*INPUT DATA*
"""

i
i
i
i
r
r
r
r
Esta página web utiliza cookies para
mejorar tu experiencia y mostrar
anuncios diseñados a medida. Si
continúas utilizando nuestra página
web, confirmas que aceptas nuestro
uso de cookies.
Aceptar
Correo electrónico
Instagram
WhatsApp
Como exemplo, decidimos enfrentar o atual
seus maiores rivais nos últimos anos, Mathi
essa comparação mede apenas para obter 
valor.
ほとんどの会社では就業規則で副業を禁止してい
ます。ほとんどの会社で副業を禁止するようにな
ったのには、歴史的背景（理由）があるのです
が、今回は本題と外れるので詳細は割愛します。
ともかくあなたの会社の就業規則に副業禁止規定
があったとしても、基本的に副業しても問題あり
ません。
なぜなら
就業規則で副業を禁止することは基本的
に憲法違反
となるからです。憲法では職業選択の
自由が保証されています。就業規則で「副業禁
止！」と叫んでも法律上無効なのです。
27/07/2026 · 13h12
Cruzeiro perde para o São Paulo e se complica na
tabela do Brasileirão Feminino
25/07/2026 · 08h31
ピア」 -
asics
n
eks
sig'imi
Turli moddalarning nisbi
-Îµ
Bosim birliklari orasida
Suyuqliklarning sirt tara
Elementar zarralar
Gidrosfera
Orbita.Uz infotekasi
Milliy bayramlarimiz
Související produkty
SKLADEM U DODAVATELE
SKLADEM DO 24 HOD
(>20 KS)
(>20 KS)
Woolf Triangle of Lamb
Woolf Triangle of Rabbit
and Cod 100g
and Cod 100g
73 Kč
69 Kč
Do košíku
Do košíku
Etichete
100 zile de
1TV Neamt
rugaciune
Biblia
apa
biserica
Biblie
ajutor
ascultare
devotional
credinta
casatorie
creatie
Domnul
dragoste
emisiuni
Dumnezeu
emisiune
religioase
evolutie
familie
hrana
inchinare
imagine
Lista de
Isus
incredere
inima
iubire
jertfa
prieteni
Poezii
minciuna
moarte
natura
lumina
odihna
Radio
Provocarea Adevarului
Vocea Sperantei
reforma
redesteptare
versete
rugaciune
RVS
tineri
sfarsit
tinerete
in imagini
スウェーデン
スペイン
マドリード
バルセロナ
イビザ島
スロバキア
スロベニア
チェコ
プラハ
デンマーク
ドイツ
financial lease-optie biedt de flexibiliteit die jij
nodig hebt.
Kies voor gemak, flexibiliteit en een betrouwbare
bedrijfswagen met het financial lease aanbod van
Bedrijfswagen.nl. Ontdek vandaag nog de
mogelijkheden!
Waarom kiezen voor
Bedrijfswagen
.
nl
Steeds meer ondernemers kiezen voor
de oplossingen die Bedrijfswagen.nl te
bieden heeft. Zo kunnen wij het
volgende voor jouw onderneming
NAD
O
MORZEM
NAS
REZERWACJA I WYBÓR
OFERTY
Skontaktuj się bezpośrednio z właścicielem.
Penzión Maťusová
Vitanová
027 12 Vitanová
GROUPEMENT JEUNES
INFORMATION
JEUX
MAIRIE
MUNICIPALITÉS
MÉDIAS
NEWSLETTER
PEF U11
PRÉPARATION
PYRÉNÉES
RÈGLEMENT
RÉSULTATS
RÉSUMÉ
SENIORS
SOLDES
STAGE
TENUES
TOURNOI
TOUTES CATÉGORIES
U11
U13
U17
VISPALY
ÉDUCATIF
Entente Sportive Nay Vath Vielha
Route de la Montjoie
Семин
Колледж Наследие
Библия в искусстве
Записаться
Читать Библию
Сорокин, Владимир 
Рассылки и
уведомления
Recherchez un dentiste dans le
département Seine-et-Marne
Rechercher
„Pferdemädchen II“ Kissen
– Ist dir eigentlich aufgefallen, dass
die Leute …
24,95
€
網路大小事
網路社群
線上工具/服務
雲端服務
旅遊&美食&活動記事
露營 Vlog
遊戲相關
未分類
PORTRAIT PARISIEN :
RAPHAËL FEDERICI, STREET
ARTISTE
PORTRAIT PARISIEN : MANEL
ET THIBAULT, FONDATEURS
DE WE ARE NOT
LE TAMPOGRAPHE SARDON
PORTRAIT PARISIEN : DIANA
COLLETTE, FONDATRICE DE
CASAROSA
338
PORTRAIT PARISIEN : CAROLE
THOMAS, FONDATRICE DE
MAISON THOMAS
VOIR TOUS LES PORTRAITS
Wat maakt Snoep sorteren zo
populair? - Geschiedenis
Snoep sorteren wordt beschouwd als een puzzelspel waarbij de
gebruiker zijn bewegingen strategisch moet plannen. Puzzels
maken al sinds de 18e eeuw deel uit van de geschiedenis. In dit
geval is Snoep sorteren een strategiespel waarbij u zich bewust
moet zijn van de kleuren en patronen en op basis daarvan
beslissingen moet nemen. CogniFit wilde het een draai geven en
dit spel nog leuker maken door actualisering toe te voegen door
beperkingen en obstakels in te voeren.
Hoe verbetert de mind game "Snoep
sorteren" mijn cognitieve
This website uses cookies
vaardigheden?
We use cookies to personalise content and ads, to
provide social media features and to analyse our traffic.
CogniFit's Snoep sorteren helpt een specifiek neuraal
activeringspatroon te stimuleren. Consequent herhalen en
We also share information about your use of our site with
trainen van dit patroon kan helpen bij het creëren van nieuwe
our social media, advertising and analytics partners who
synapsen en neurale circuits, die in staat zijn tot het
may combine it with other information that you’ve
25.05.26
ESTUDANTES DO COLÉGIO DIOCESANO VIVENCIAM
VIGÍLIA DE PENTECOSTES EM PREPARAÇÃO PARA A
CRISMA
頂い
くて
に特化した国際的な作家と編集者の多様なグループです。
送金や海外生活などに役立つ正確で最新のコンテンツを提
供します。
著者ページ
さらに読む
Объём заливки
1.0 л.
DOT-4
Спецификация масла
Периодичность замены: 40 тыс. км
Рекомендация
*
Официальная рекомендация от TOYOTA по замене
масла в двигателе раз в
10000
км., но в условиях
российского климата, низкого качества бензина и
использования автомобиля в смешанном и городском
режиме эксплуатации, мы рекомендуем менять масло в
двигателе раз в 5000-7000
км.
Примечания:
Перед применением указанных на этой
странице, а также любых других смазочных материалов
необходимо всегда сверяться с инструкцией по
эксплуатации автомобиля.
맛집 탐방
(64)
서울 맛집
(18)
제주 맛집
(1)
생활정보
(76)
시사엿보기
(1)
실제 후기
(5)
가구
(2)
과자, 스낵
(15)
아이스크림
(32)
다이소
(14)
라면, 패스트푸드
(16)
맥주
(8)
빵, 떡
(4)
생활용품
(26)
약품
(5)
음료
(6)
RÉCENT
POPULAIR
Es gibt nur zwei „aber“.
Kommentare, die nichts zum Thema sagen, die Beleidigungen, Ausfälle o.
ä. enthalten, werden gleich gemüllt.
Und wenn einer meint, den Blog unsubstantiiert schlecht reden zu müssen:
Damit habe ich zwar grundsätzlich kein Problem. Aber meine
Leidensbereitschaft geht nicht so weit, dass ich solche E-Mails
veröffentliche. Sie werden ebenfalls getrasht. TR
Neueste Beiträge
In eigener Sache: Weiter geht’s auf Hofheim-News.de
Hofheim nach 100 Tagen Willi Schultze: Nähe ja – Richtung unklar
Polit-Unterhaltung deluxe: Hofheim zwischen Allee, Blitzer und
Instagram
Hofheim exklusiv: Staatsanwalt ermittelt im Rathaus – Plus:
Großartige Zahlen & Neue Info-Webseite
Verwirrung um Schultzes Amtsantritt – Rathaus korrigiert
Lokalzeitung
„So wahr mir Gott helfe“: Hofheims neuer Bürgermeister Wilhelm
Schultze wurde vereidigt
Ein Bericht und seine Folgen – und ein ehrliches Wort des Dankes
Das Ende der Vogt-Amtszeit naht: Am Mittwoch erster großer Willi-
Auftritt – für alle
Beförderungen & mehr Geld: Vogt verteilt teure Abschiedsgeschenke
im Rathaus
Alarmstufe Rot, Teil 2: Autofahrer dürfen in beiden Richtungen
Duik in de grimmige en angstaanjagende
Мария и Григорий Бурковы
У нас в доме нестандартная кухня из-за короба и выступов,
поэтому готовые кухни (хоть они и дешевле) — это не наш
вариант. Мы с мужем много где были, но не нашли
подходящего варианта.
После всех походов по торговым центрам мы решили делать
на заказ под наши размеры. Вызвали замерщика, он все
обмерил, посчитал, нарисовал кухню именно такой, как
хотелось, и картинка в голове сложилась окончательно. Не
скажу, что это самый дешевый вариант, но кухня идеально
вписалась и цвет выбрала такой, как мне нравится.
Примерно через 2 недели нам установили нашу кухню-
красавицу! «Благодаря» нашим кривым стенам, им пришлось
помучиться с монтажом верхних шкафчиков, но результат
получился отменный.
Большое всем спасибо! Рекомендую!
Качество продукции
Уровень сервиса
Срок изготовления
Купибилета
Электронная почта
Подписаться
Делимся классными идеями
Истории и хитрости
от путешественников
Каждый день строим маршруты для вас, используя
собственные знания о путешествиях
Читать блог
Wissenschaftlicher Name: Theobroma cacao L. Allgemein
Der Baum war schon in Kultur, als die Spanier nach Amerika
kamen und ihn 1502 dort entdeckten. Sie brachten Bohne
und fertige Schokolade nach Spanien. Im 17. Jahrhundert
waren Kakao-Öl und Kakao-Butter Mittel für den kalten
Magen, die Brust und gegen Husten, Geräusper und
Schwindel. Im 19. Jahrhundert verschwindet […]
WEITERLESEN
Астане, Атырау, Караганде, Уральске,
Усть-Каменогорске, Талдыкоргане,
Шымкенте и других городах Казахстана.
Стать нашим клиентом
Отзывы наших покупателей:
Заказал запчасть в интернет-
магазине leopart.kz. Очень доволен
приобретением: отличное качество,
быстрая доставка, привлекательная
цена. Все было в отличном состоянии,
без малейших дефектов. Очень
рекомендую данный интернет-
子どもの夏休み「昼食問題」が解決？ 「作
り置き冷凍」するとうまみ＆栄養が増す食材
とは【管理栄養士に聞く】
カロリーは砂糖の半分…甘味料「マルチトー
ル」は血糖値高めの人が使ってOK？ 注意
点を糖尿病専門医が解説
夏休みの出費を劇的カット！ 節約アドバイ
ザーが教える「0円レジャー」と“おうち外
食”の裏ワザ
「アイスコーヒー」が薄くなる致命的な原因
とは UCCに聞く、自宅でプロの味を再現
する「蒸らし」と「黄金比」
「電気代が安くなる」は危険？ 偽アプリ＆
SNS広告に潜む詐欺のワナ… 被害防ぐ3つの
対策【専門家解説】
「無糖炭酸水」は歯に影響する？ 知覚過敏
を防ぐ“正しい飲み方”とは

"""

*ASSIGNMENT*
The required result is an exact repeat of the records above from the line containing "夏休みの出費を劇的カット！ 節約アドバイ" to their final line.

*FINISHED EXERCISE*
夏休みの出費を劇的カット！ 節約アドバイ
ザーが教える「0円レジャー」と“おうち外
食”の裏ワザ
「アイスコーヒー」が薄くなる致命的な原因
とは UCCに聞く、自宅でプロの味を再現
する「蒸らし」と「黄金比」
「電気代が安くなる」は危険？ 偽アプリ＆
SNS広告に潜む詐欺のワナ… 被害防ぐ3つの
対策【専門家解説】
「無糖炭酸水」は歯に影響する？ 知覚過敏
を防ぐ“正しい飲み方”とは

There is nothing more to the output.